## [Information supplied]
════════════════

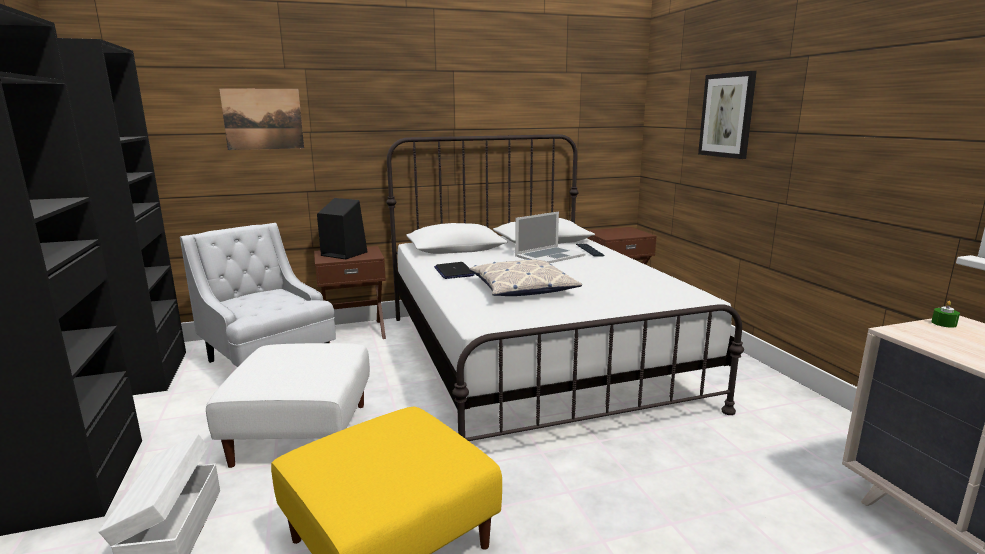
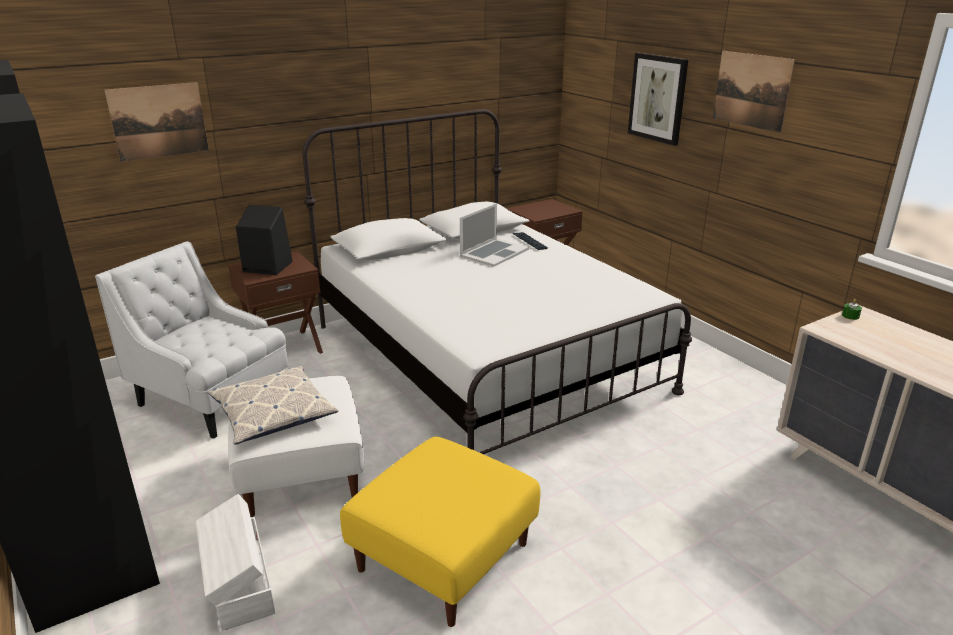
camera: 15 degrees left, 10 degrees up
(453, 271) = (410, 285): laptop -> none
(522, 288) = (491, 301): pillow -> pillow (273, 413)
(822, 88) = (751, 90): none -> picture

════════════════

## [Problem to solve]
Wherever the listing shows a picture, omit it and output the rest exactly as given.

## [The completed task]
camera: 15 degrees left, 10 degrees up
(453, 271) = (410, 285): laptop -> none
(522, 288) = (491, 301): pillow -> pillow (273, 413)
(822, 88) = (751, 90): none -> picture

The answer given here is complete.